Craft Depot Life
Люби бога и делай, что хочешь

Как Генри Миллер жил впроголодь, в юности не вылезал из борделей, продавал стихи в прозе, как зубные щётки, а потом послал всё к чёрту и спровоцировал сексуальную революцию

Текст
Сергей Жданов

Генри Миллер родился в Нью-Йорке в 1891 году — через год после смерти Винсента Ван Гога, при жизни продавшего всего несколько картин, и через месяц после смерти Артюра Рембо, написавшего все свои бессмертные стихи ещё в подростковом возрасте. Жизнь и деятельность Миллера стали развитием идеи «проклятого художника» уже в ХХ веке: он преодолел отверженность и безвестность, погубившие Ван Гога, и опроверг формулу Рембо (она утверждает, что гением рождаются, а не становятся, поэтому если ты не открыл в себе гениальность к двадцати годам, то так навсегда и останешься бездарностью). В отличие от Артюра Рембо, Миллер всерьёз взялся за перо, когда ему уже перевалило за тридцать, а первый свой роман издал только после сорока. Как и Ван Гога, его не смутили долгие годы работы в стол и бедность, которую Миллеру со скрипом удалось победить только после пятидесяти.
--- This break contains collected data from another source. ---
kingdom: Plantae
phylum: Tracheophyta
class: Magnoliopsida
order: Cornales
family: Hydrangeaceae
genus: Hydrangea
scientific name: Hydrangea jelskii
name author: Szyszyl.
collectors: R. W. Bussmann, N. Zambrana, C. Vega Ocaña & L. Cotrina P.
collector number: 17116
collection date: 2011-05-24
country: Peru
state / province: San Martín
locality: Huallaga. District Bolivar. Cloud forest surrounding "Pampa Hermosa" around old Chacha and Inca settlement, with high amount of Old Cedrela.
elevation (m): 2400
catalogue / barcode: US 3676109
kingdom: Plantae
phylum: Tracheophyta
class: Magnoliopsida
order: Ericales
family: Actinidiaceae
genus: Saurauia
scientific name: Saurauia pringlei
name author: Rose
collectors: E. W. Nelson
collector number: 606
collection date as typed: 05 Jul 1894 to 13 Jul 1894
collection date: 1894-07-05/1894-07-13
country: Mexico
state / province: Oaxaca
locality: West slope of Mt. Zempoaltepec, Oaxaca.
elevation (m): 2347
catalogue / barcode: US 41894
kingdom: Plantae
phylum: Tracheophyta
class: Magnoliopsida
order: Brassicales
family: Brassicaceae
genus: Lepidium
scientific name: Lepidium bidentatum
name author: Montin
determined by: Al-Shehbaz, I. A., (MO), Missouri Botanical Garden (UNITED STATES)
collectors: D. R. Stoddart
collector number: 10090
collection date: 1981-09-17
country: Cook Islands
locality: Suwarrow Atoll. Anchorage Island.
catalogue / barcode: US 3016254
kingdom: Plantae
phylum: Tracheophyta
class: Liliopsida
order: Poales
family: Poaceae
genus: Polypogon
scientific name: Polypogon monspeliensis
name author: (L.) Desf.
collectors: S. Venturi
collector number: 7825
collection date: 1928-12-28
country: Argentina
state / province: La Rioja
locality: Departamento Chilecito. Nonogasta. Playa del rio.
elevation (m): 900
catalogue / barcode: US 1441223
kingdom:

Родители Генри Миллера были немецкими эмигрантами, очень далёкими от искусства и метафизики: отец владел ателье мужской одежды, а мать была домохозяйкой, которой приходилось растить не только Генри, но и его умственно отсталую сестру. После окончания школы Генри пошёл работать в ателье к своему отцу по настоянию матери, которая надеялась, что Генри-младшему удастся предотвратить пьянство Генри-старшего, каждый день закладывавшего за воротник. Становиться портным и сиделкой Миллер не собирался, так что вскоре бежал из дома и пустился в путешествие по Западу Америки. Основными развлечениям Генри в ту пору были спорт и регулярное посещение борделей — к двадцати годам он трижды успел переболеть триппером. Когда однажды они с другом ехали в мексиканский бордель в Сан-Диего, Миллер увидел рекламу лекций известной анархистки Эммы Голдман и решил их посещать. Голдман открыла Генри целый мир литературы и философии — Ницше, Достоевского, Ибсена и других. Эти лекции заронили в Генри семя культуры, которое решительным образом поменяло курс его жизни — но не сразу.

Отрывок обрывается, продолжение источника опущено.